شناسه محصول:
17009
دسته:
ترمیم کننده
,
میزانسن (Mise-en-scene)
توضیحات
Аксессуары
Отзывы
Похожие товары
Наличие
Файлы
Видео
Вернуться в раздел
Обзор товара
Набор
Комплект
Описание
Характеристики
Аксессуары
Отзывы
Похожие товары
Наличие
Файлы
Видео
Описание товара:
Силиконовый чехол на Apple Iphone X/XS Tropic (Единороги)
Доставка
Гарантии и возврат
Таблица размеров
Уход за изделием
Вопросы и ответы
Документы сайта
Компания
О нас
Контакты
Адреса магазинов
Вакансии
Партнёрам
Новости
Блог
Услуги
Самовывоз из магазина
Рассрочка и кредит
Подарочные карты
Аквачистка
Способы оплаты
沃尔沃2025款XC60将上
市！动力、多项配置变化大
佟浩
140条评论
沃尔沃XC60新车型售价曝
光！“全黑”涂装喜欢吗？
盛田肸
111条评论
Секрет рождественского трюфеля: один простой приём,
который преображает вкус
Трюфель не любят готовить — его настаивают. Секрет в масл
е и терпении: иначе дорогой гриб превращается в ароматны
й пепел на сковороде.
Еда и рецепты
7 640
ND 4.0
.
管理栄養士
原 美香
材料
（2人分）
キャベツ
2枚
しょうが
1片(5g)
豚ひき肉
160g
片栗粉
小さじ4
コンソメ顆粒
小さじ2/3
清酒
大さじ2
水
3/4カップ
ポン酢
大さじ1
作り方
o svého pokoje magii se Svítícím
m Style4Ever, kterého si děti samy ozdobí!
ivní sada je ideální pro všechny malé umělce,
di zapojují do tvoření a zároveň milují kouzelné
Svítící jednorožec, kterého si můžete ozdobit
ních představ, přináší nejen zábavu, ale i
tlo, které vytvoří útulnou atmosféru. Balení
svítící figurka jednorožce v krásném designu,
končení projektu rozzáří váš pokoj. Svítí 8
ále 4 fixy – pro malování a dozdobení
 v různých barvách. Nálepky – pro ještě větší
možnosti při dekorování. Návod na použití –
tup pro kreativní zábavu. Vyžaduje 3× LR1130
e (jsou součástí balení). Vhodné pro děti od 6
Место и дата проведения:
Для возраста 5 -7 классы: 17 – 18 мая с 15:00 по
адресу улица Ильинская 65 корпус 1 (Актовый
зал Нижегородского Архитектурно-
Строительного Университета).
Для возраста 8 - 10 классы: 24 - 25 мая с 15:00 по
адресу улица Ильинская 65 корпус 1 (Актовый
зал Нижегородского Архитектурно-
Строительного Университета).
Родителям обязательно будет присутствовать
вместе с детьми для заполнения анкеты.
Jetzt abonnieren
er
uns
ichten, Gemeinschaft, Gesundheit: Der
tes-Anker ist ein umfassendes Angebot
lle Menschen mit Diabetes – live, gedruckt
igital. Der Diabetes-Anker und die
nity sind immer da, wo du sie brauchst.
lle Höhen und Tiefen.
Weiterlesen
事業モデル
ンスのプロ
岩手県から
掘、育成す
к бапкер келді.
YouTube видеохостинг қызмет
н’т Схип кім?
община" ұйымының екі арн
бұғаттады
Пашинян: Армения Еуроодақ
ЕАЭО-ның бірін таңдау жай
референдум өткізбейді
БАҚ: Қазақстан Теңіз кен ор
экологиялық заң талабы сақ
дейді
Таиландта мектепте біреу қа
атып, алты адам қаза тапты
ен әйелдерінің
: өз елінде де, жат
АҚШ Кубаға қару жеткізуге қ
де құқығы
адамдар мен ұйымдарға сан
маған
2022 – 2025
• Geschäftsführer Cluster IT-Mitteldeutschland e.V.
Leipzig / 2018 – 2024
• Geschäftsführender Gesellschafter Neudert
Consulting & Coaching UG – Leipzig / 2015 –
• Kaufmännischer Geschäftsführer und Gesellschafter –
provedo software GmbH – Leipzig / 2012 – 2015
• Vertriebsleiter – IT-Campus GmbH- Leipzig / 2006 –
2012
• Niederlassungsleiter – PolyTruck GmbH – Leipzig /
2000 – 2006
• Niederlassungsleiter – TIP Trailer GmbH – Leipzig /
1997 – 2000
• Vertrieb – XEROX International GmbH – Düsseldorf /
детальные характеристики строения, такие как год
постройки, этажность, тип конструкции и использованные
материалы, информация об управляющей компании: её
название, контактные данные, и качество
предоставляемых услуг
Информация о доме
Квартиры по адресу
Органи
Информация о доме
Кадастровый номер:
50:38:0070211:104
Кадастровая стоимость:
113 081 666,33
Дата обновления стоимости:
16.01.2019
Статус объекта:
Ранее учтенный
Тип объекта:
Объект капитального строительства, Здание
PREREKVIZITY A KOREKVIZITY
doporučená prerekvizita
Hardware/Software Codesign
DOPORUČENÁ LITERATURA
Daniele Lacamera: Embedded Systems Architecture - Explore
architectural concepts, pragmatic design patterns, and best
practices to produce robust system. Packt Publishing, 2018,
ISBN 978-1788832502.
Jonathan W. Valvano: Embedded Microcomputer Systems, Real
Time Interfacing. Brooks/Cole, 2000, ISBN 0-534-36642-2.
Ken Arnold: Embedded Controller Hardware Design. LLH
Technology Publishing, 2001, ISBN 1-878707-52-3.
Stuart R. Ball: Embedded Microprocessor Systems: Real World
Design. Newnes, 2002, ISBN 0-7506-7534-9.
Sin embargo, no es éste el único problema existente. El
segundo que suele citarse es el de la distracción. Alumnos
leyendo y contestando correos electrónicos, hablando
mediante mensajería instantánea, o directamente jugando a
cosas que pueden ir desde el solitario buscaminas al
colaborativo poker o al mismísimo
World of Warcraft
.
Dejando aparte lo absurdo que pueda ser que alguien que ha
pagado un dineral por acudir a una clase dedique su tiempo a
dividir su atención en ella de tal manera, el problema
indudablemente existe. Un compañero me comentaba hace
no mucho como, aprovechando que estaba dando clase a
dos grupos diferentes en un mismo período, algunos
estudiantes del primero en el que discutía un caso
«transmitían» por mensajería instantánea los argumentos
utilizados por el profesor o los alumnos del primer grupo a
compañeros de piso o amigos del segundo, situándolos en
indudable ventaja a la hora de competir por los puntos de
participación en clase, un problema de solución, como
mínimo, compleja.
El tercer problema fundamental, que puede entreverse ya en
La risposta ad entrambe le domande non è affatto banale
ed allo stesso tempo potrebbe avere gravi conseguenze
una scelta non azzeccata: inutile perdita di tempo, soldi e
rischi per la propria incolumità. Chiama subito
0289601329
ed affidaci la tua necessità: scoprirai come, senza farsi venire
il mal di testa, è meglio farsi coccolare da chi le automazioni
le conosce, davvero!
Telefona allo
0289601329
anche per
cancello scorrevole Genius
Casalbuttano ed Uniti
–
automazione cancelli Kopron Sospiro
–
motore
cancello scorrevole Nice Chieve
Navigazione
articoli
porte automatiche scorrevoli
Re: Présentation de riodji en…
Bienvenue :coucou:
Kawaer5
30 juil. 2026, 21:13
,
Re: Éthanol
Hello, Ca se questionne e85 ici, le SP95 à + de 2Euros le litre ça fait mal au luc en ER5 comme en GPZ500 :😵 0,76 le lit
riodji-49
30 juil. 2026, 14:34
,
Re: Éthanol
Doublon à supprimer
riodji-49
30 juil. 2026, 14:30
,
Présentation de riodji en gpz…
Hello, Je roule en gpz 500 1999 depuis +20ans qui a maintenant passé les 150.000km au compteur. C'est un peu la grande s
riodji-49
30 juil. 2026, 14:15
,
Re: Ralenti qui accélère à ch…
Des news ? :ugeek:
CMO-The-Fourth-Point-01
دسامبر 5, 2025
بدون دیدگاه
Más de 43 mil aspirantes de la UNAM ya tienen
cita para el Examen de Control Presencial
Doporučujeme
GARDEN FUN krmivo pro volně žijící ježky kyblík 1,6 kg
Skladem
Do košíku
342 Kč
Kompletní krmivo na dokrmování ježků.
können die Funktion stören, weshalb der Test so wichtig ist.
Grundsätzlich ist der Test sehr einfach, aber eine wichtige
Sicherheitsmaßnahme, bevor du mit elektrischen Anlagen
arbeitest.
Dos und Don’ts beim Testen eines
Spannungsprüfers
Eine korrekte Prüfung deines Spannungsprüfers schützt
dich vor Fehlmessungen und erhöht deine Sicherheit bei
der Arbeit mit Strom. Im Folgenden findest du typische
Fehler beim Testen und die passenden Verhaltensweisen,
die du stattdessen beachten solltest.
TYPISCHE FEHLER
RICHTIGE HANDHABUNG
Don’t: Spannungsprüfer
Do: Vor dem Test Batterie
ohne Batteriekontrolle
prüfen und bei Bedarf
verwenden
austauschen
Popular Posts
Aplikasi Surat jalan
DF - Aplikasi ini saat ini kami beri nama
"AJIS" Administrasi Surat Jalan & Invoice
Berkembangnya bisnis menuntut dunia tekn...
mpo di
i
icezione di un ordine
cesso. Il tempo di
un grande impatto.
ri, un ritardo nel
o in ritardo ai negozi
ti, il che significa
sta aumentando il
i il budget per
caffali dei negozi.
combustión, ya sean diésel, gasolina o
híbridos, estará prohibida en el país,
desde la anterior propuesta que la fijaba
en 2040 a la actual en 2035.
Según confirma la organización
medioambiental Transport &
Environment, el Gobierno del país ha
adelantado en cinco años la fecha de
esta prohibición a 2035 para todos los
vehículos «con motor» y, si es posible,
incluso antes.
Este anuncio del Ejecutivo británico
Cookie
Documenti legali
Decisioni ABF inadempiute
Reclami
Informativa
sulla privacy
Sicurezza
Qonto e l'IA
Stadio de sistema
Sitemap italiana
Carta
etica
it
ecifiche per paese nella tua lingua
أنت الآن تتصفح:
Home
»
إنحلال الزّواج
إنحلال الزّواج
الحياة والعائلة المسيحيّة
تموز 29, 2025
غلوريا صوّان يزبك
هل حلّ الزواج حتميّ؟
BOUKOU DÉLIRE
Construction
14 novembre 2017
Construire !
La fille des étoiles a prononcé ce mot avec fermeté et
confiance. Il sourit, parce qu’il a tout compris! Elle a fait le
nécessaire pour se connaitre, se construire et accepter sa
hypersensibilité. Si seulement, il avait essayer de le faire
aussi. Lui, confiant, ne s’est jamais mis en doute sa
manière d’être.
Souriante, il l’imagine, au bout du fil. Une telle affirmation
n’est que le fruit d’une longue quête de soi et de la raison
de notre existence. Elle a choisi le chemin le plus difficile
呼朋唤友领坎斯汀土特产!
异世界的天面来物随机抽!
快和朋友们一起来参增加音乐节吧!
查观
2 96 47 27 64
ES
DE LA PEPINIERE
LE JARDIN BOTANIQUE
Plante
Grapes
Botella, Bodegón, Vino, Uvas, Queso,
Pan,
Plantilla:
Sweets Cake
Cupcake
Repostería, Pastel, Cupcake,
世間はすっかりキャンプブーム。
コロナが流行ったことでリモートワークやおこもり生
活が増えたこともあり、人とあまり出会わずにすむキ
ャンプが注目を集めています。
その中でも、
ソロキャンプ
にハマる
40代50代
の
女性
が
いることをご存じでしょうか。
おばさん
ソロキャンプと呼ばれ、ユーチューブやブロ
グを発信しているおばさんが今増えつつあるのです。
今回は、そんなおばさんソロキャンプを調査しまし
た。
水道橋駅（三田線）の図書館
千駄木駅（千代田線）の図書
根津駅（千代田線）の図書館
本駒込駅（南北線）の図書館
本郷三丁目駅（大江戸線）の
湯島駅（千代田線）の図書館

* _Try it_
Rewrite the lines running from the start of the records through the line containing "o svého pokoje magii se Svítícím" as a numbered list, omitting any blank lines.

* _Task output_
1. شناسه محصول:
2. 17009
3. دسته:
4. ترمیم کننده
5. ,
6. میزانسن (Mise-en-scene)
7. توضیحات
8. Аксессуары
9. Отзывы
10. Похожие товары
11. Наличие
12. Файлы
13. Видео
14. Вернуться в раздел
15. Обзор товара
16. Набор
17. Комплект
18. Описание
19. Характеристики
20. Аксессуары
21. Отзывы
22. Похожие товары
23. Наличие
24. Файлы
25. Видео
26. Описание товара:
27. Силиконовый чехол на Apple Iphone X/XS Tropic (Единороги)
28. Доставка
29. Гарантии и возврат
30. Таблица размеров
31. Уход за изделием
32. Вопросы и ответы
33. Документы сайта
34. Компания
35. О нас
36. Контакты
37. Адреса магазинов
38. Вакансии
39. Партнёрам
40. Новости
41. Блог
42. Услуги
43. Самовывоз из магазина
44. Рассрочка и кредит
45. Подарочные карты
46. Аквачистка
47. Способы оплаты
48. 沃尔沃2025款XC60将上
49. 市！动力、多项配置变化大
50. 佟浩
51. 140条评论
52. 沃尔沃XC60新车型售价曝
53. 光！“全黑”涂装喜欢吗？
54. 盛田肸
55. 111条评论
56. Секрет рождественского трюфеля: один простой приём,
57. который преображает вкус
58. Трюфель не любят готовить — его настаивают. Секрет в масл
59. е и терпении: иначе дорогой гриб превращается в ароматны
60. й пепел на сковороде.
61. Еда и рецепты
62. 7 640
63. ND 4.0
64. .
65. 管理栄養士
66. 原 美香
67. 材料
68. （2人分）
69. キャベツ
70. 2枚
71. しょうが
72. 1片(5g)
73. 豚ひき肉
74. 160g
75. 片栗粉
76. 小さじ4
77. コンソメ顆粒
78. 小さじ2/3
79. 清酒
80. 大さじ2
81. 水
82. 3/4カップ
83. ポン酢
84. 大さじ1
85. 作り方
86. o svého pokoje magii se Svítícím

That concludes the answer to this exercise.